In einem Interview mit einer mongolischen Zeitung warnt Putin vor der Schaffung und Verbreitung eines Feindbildes über Russland und dessen Auswirkungen auf die Weltpolitik.
Titelbild
Der russische Staatschef Wladimir Putin am 2. September 2024 in Kysyl, Russland.Foto: Vyacheslav Prokofyev/POOL/AFP via Getty Images
Von 7. September 2024

Das russische Staatsoberhaupt gab der mongolischen Zeitung „Onoodor“ vor seinem Besuch in der Mongolei ein Interview zum Krieg in der Ukraine. Hinter dem Konflikt stecke eine gezielte Kampagne gegen Russland, erklärte er. Wladimir Putin wurde neben dem Ukraine-Krieg auch zur Pressefreiheit und den Olympischen Spielen befragt.

Die Hauptursache für die „Tragödie“ im Nachbarland, so der Präsident, sei „die bewusste Anti-Russland-Politik des kollektiven Westens unter Führung der USA“. Die russische „spezielle Militäroperation“ diene dazu, die Sicherheit von Russland und der russischen Bevölkerung zu garantieren.

Mongolei ignoriert Haftbefehl

Putin war nach dem schriftlichen Interview, das in voller Länge auf der Website des Kremls veröffentlicht wurde, am Montagabend, 2. September, in der Hauptstadt Ulaanbaatar gelandet.

Dort wurde er ungeachtet des gegen ihn vorliegenden Haftbefehls des Internationalen Strafgerichtshofs (IStGH) vom mongolischen Staatschef Uchnaagiin Chürelsüch empfangen.  Mongolei ist wie jedes Mitglied des IStGH verpflichtet, auf die Haftbefehle zu reagieren.

Ein Sprecher der mongolischen Regierung erklärte später, das Land sei bei der Energieversorgung von Russland abhängig. Deshalb könne man den russischen Präsidenten nicht aufgrund eines Haftbefehls wegen der Deportation ukrainischer Kinder festnehmen. Zudem betonte der Sprecher die politische Neutralität seines Landes.

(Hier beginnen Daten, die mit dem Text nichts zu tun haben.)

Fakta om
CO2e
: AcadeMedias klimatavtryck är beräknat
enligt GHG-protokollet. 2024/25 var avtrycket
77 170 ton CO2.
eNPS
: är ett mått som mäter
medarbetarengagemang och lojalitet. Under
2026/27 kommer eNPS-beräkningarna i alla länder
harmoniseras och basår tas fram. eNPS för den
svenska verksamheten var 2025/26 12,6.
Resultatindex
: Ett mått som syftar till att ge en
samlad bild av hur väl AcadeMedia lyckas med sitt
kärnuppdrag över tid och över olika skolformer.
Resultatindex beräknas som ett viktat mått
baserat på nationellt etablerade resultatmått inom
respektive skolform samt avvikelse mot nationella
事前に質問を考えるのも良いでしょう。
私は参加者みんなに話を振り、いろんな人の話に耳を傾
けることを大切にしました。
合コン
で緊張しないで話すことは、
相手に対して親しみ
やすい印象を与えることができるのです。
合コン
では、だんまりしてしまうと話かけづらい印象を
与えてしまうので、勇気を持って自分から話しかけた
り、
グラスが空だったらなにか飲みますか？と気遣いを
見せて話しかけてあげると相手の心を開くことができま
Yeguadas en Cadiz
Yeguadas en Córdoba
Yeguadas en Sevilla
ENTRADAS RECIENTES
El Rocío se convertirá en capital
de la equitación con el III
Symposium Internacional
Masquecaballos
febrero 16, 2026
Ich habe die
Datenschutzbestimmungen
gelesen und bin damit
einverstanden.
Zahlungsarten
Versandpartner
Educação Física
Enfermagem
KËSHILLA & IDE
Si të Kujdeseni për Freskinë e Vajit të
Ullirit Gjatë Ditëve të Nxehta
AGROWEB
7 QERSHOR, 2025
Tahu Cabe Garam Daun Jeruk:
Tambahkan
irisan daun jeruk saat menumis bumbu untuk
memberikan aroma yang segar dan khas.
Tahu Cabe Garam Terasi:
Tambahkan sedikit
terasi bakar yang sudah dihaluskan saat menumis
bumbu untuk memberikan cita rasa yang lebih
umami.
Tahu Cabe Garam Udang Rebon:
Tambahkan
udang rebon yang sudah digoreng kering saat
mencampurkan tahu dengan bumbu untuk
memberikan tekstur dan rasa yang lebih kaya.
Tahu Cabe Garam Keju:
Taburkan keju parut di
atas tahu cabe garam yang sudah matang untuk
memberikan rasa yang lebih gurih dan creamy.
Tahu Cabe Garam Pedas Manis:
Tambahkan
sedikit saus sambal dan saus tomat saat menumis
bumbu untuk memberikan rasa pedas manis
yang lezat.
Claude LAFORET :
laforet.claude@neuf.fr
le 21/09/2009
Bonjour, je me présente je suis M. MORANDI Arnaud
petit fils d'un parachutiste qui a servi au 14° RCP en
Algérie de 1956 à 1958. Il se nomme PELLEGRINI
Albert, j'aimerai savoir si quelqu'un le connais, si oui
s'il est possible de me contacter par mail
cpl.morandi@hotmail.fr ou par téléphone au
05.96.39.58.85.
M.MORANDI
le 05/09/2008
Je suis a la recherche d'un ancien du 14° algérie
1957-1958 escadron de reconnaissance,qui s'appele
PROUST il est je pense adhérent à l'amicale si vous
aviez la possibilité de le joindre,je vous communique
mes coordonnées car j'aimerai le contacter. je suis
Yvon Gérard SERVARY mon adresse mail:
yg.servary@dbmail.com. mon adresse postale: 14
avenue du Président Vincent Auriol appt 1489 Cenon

Der russische Präsident Wladimir Putin (l.) und der frühere mongolische Präsident Tsakhiagiin Elbegdorj am 3. September 2014 in der Hauptstadt Ulaanbaatar. Anlässlich des 75. Jahrestages des sowjetisch-mongolischen Sieges über die japanischen Truppen in der Schlacht von Khalkhin Gol im Jahr 1939 legten sie einen Kranz an der Statue des sowjetischen Marschalls Georgi Schukow nieder. Foto: Alexey Nikolsky/POOL/AFP via Getty Images

Putin kritisiert Einschränkungen der russischen Medien

Putin wies im Interview mit der mongolischen Zeitung darauf hin, dass der Westen ein falsches Bild von Russland verbreitete, um seine eigene Agenda zu verfolgen.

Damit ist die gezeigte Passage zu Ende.